Following that example, I have two lists, haystack and needles:
haystack = ['A', 'B', 'C', 'D', 'E', 'F', 'G', 'H', 'J', 'K']
needles = ['F', 'G', 'H', 'I', 'F', 'K']
However, both haystack and needles are lists of dates. I need to create a list of indices in haystack for each element of needles in haystack such that:
result = [5, 6, 7, nan, 5, 9]
The two big differences between my problem and the posted example are: 1. I have duplicates in needles (haystack doesn't have any duplicates), which near as I can tell means I can't use set() 2. On rare occasion, an element in needles may not be in haystack, in which case I want to insert a nan (or other placeholder)
So far I've got this (which isn't efficient enough for how large haystack and needles are):
import numpy as np
def find_idx(a,func):
return [i for (i,val) in enumerate(a) if func(val)]

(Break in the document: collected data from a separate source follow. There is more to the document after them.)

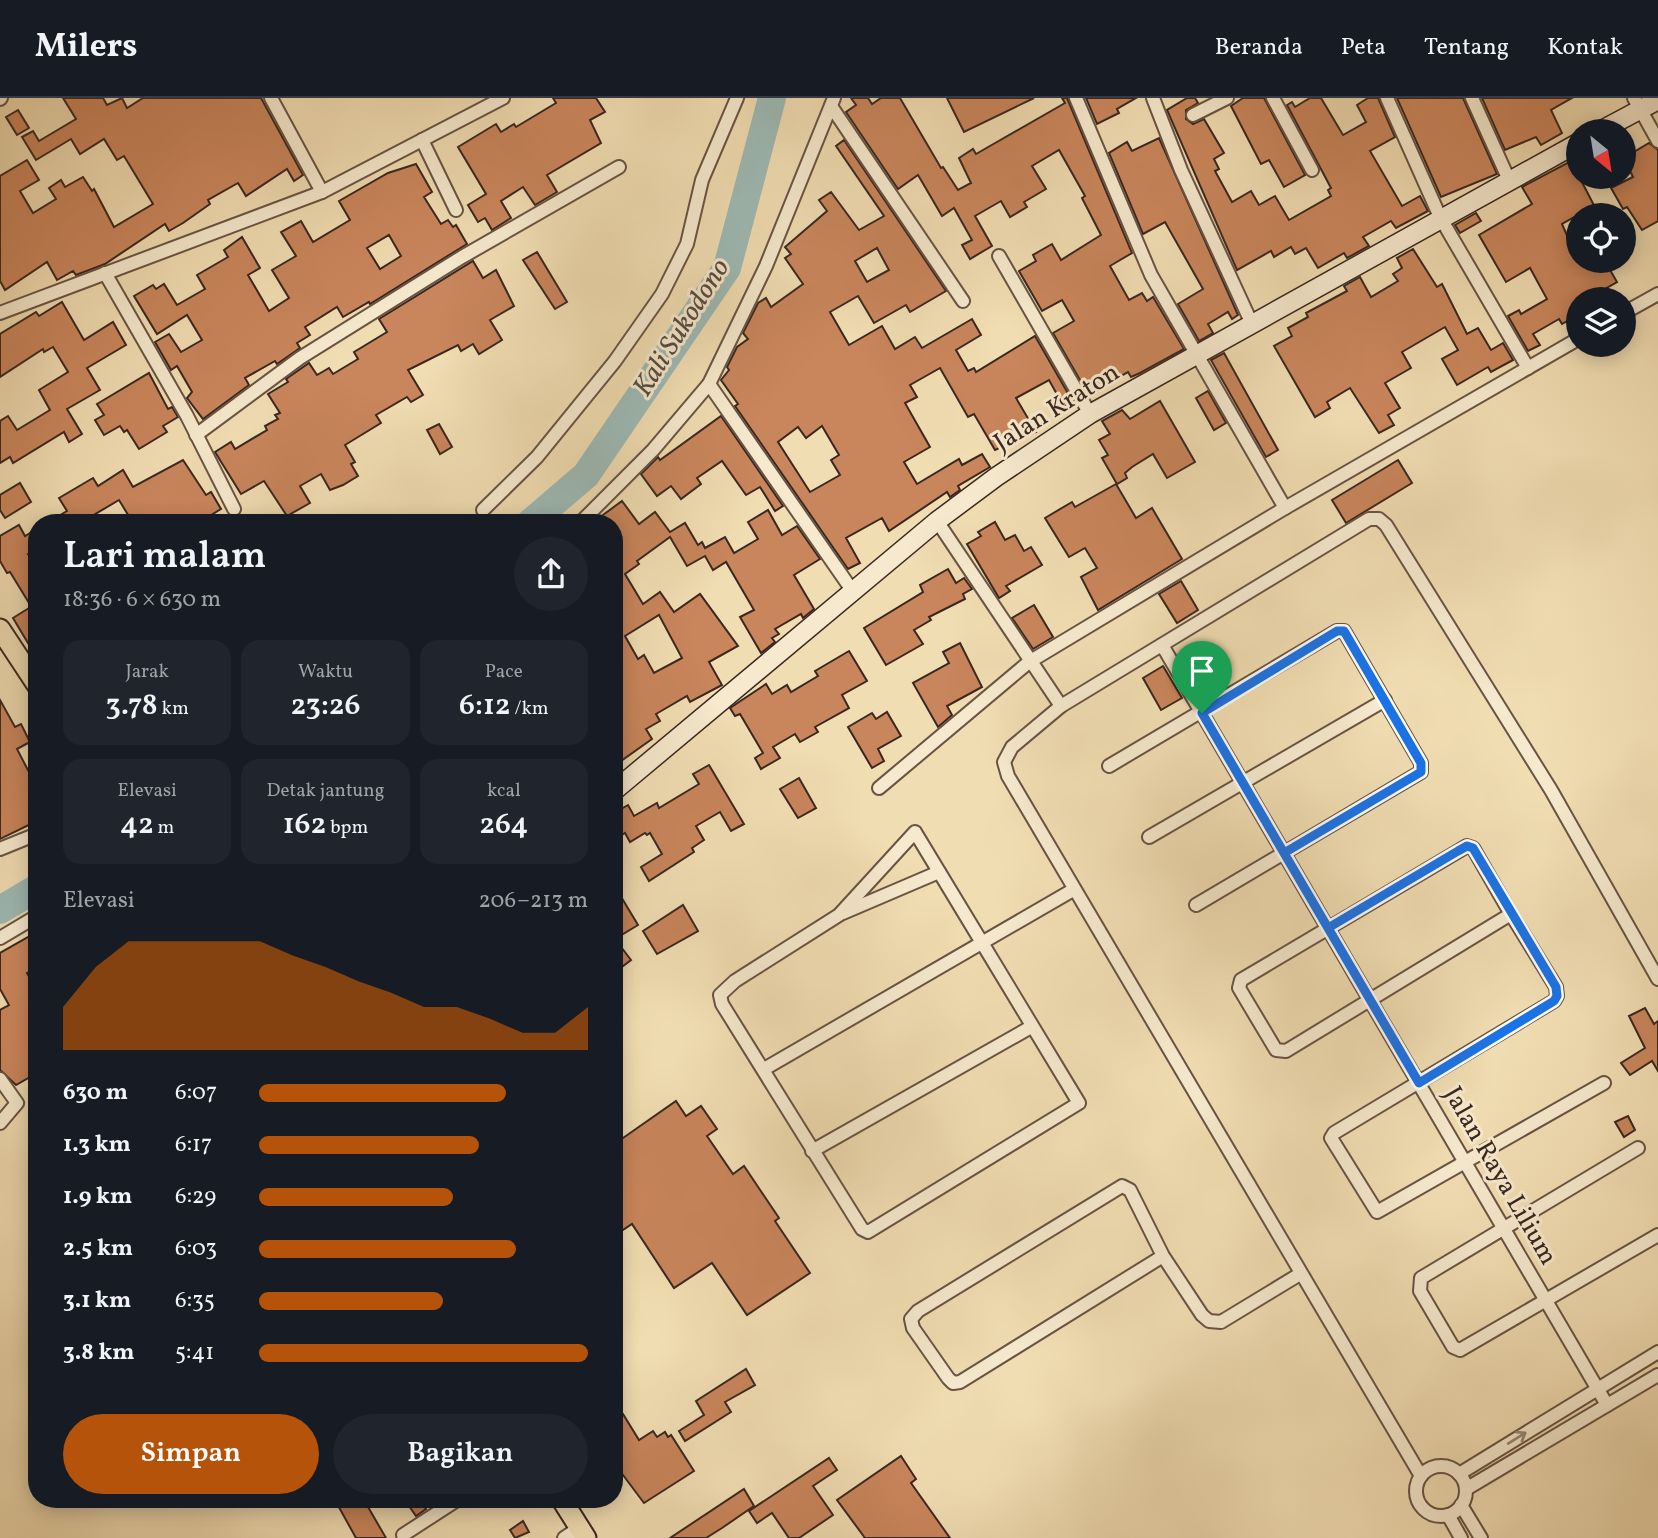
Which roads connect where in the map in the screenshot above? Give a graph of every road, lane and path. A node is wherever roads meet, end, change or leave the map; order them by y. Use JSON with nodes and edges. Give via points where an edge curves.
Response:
{"nodes":[{"id":1,"x":271,"y":98,"type":"edge"},
{"id":2,"x":503,"y":98,"type":"edge"},
{"id":3,"x":737,"y":98,"type":"edge"},
{"id":4,"x":1076,"y":98,"type":"edge"},
{"id":5,"x":1153,"y":98,"type":"edge"},
{"id":6,"x":1227,"y":98,"type":"edge"},
{"id":7,"x":1273,"y":98,"type":"edge"},
{"id":8,"x":1387,"y":98,"type":"edge"},
{"id":9,"x":1472,"y":98,"type":"edge"},
{"id":10,"x":1658,"y":100,"type":"edge"},
{"id":11,"x":832,"y":102,"type":"edge"},
{"id":12,"x":1637,"y":104,"type":"edge"},
{"id":13,"x":1193,"y":116,"type":"dead end"},
{"id":14,"x":1616,"y":119,"type":"edge"},
{"id":15,"x":422,"y":140,"type":"junction"},
{"id":16,"x":1658,"y":141,"type":"edge"},
{"id":17,"x":1566,"y":149,"type":"edge"},
{"id":18,"x":619,"y":167,"type":"dead end"},
{"id":19,"x":1312,"y":170,"type":"dead end"},
{"id":20,"x":1509,"y":180,"type":"junction"},
{"id":21,"x":322,"y":192,"type":"junction"},
{"id":22,"x":456,"y":210,"type":"dead end"},
{"id":23,"x":1440,"y":218,"type":"junction"},
{"id":24,"x":999,"y":256,"type":"dead end"},
{"id":25,"x":105,"y":273,"type":"junction"},
{"id":26,"x":1658,"y":294,"type":"edge"},
{"id":27,"x":963,"y":301,"type":"dead end"},
{"id":28,"x":1636,"y":306,"type":"edge"},
{"id":29,"x":0,"y":313,"type":"edge"},
{"id":30,"x":1252,"y":324,"type":"junction"},
{"id":31,"x":1566,"y":346,"type":"edge"},
{"id":32,"x":1196,"y":356,"type":"junction"},
{"id":33,"x":1528,"y":368,"type":"junction"},
{"id":34,"x":709,"y":384,"type":"junction"},
{"id":35,"x":1090,"y":414,"type":"junction"},
{"id":36,"x":197,"y":435,"type":"junction"},
{"id":37,"x":1284,"y":508,"type":"junction"},
{"id":38,"x":234,"y":509,"type":"dead end"},
{"id":39,"x":483,"y":510,"type":"dead end"},
{"id":40,"x":589,"y":514,"type":"edge"},
{"id":41,"x":937,"y":521,"type":"junction"},
{"id":42,"x":854,"y":593,"type":"junction"},
{"id":43,"x":0,"y":629,"type":"edge"},
{"id":44,"x":1162,"y":645,"type":"junction"},
{"id":45,"x":1030,"y":662,"type":"junction"},
{"id":46,"x":28,"y":671,"type":"edge"},
{"id":47,"x":1385,"y":700,"type":"junction"},
{"id":48,"x":1061,"y":706,"type":"junction"},
{"id":49,"x":1202,"y":713,"type":"junction"},
{"id":50,"x":1109,"y":766,"type":"dead end"},
{"id":51,"x":1241,"y":781,"type":"junction"},
{"id":52,"x":623,"y":784,"type":"edge"},
{"id":53,"x":879,"y":788,"type":"dead end"},
{"id":54,"x":1149,"y":836,"type":"dead end"},
{"id":55,"x":28,"y":838,"type":"edge"},
{"id":56,"x":0,"y":849,"type":"edge"},
{"id":57,"x":1284,"y":853,"type":"junction"},
{"id":58,"x":939,"y":872,"type":"junction"},
{"id":59,"x":1073,"y":890,"type":"junction"},
{"id":60,"x":1196,"y":905,"type":"dead end"},
{"id":61,"x":1510,"y":914,"type":"junction"},
{"id":62,"x":839,"y":915,"type":"junction"},
{"id":63,"x":28,"y":921,"type":"edge"},
{"id":64,"x":1328,"y":928,"type":"junction"},
{"id":65,"x":0,"y":938,"type":"edge"},
{"id":66,"x":984,"y":943,"type":"junction"},
{"id":67,"x":1658,"y":979,"type":"edge"},
{"id":68,"x":1370,"y":1000,"type":"junction"},
{"id":69,"x":1031,"y":1027,"type":"junction"},
{"id":70,"x":764,"y":1069,"type":"junction"},
{"id":71,"x":0,"y":1079,"type":"edge"},
{"id":72,"x":1419,"y":1083,"type":"junction"},
{"id":73,"x":1604,"y":1083,"type":"dead end"},
{"id":74,"x":0,"y":1123,"type":"edge"},
{"id":75,"x":1638,"y":1148,"type":"dead end"},
{"id":76,"x":812,"y":1152,"type":"junction"},
{"id":77,"x":1466,"y":1163,"type":"junction"},
{"id":78,"x":1503,"y":1228,"type":"junction"},
{"id":79,"x":1658,"y":1236,"type":"edge"},
{"id":80,"x":1163,"y":1256,"type":"junction"},
{"id":81,"x":1300,"y":1274,"type":"junction"},
{"id":82,"x":1546,"y":1300,"type":"junction"},
{"id":83,"x":1658,"y":1352,"type":"edge"},
{"id":84,"x":1658,"y":1375,"type":"edge"},
{"id":85,"x":1597,"y":1388,"type":"junction"},
{"id":86,"x":1607,"y":1405,"type":"junction"},
{"id":87,"x":1459,"y":1474,"type":"junction"},
{"id":88,"x":1421,"y":1476,"type":"junction"},
{"id":89,"x":1466,"y":1489,"type":"junction"},
{"id":90,"x":1461,"y":1505,"type":"junction"},
{"id":91,"x":445,"y":1508,"type":"edge"},
{"id":92,"x":565,"y":1508,"type":"edge"},
{"id":93,"x":1448,"y":1515,"type":"junction"},
{"id":94,"x":403,"y":1535,"type":"dead end"},
{"id":95,"x":577,"y":1535,"type":"edge"},
{"id":96,"x":1461,"y":1538,"type":"edge"},
{"id":97,"x":1482,"y":1538,"type":"edge"}],
"edges":[{"from":1,"to":21,"type":"street"},
{"from":2,"to":15,"type":"street"},
{"from":3,"to":39,"type":"street","via":[[702,180],[687,244],[662,294],[537,457]]},
{"from":4,"to":32,"type":"street","via":[[1151,275]]},
{"from":5,"to":30,"type":"street"},
{"from":6,"to":13,"type":"street"},
{"from":7,"to":19,"type":"street"},
{"from":8,"to":23,"type":"street"},
{"from":9,"to":20,"type":"street"},
{"from":10,"to":12,"type":"street"},
{"from":11,"to":27,"type":"street"},
{"from":11,"to":34,"type":"street","via":[[766,265]]},
{"from":12,"to":14,"type":"street"},
{"from":12,"to":16,"type":"street"},
{"from":15,"to":21,"type":"street"},
{"from":15,"to":22,"type":"street"},
{"from":17,"to":20,"type":"street","name":"Jalan Kraton"},
{"from":18,"to":36,"type":"street","via":[[461,257],[300,358]]},
{"from":20,"to":23,"type":"street","name":"Jalan Kraton"},
{"from":21,"to":25,"type":"street"},
{"from":23,"to":30,"type":"street","name":"Jalan Kraton"},
{"from":23,"to":33,"type":"street"},
{"from":24,"to":35,"type":"street"},
{"from":25,"to":29,"type":"street"},
{"from":25,"to":36,"type":"street"},
{"from":26,"to":28,"type":"street"},
{"from":30,"to":32,"type":"street","name":"Jalan Kraton"},
{"from":31,"to":33,"type":"street"},
{"from":32,"to":35,"type":"street","name":"Jalan Kraton"},
{"from":32,"to":37,"type":"street"},
{"from":33,"to":37,"type":"street"},
{"from":34,"to":40,"type":"street","via":[[653,450]]},
{"from":34,"to":42,"type":"street"},
{"from":35,"to":41,"type":"street","name":"Jalan Kraton"},
{"from":36,"to":38,"type":"street"},
{"from":37,"to":45,"type":"street"},
{"from":41,"to":42,"type":"street","name":"Jalan Kraton"},
{"from":41,"to":45,"type":"street"},
{"from":42,"to":52,"type":"street","name":"Jalan Kraton"},
{"from":43,"to":46,"type":"main road"},
{"from":44,"to":48,"type":"street"},
{"from":44,"to":49,"type":"street","name":"Jalan Raya Lilium"},
{"from":44,"to":67,"type":"street","via":[[1369,519],[1381,520],[1552,790]]},
{"from":45,"to":48,"type":"street"},
{"from":45,"to":53,"type":"street"},
{"from":47,"to":49,"type":"street","via":[[1341,629]]},
{"from":47,"to":51,"type":"street"},
{"from":47,"to":57,"type":"street","via":[[1421,763],[1421,772]]},
{"from":48,"to":59,"type":"street","via":[[1024,734],[1004,762]]},
{"from":49,"to":50,"type":"street"},
{"from":49,"to":51,"type":"street","name":"Jalan Raya Lilium"},
{"from":51,"to":54,"type":"street"},
{"from":51,"to":57,"type":"street","name":"Jalan Raya Lilium"},
{"from":55,"to":56,"type":"street"},
{"from":57,"to":60,"type":"street"},
{"from":57,"to":64,"type":"street","name":"Jalan Raya Lilium"},
{"from":58,"to":62,"type":"street"},
{"from":58,"to":62,"type":"street","via":[[914,832]]},
{"from":58,"to":66,"type":"street"},
{"from":59,"to":66,"type":"street"},
{"from":59,"to":81,"type":"street"},
{"from":61,"to":64,"type":"street","via":[[1473,848],[1467,846]]},
{"from":61,"to":68,"type":"street"},
{"from":61,"to":72,"type":"street","via":[[1556,987],[1557,996]]},
{"from":62,"to":70,"type":"street","via":[[722,991],[722,1004]]},
{"from":63,"to":65,"type":"street"},
{"from":64,"to":68,"type":"street","name":"Jalan Raya Lilium"},
{"from":64,"to":68,"type":"street","via":[[1241,980],[1239,988],[1282,1052]]},
{"from":66,"to":69,"type":"street"},
{"from":66,"to":70,"type":"street"},
{"from":68,"to":72,"type":"street","name":"Jalan Raya Lilium"},
{"from":69,"to":76,"type":"street"},
{"from":69,"to":76,"type":"street","via":[[1077,1106],[878,1227],[868,1232],[862,1229]]},
{"from":70,"to":76,"type":"street"},
{"from":71,"to":74,"type":"street","via":[[17,1103]]},
{"from":72,"to":77,"type":"street","name":"Jalan Raya Lilium"},
{"from":72,"to":77,"type":"street","via":[[1331,1139],[1377,1212]]},
{"from":73,"to":77,"type":"street"},
{"from":75,"to":78,"type":"street"},
{"from":77,"to":78,"type":"street","name":"Jalan Raya Lilium"},
{"from":78,"to":82,"type":"street","name":"Jalan Raya Lilium"},
{"from":78,"to":82,"type":"street","via":[[1421,1278],[1420,1291],[1453,1347],[1460,1350]]},
{"from":79,"to":82,"type":"street"},
{"from":80,"to":80,"type":"street","via":[[960,1382],[947,1378],[911,1319],[1122,1186],[1130,1190]]},
{"from":80,"to":81,"type":"street","via":[[1209,1321],[1221,1322]]},
{"from":81,"to":88,"type":"street"},
{"from":82,"to":85,"type":"street","name":"Jalan Raya Lilium"},
{"from":83,"to":85,"type":"street"},
{"from":84,"to":86,"type":"street"},
{"from":85,"to":86,"type":"street","name":"Jalan Raya Lilium"},
{"from":87,"to":85,"type":"street","one_way":true},
{"from":86,"to":89,"type":"street"},
{"from":87,"to":88,"type":"street","via":[[1440,1466]]},
{"from":87,"to":89,"type":"street"},
{"from":88,"to":93,"type":"street","via":[[1415,1487],[1420,1506],[1429,1514]]},
{"from":89,"to":90,"type":"street"},
{"from":90,"to":93,"type":"street"},
{"from":90,"to":97,"type":"street"},
{"from":91,"to":94,"type":"street"},
{"from":92,"to":95,"type":"main road"},
{"from":93,"to":96,"type":"street"}]}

haystack = ['A', 'B', 'C', 'D', 'E', 'F', 'G', 'H', 'J', 'K']
needles = ['F', 'G', 'H', 'I', 'F', 'K']
result=[]
for x in needles:
try:
idx = find_idx(haystack, lambda y: y==x)
result.append(idx[0])
except:
result.append(np.nan)
As far as I can tell, that code does what I want, but it's not fast enough. More efficient alternatives?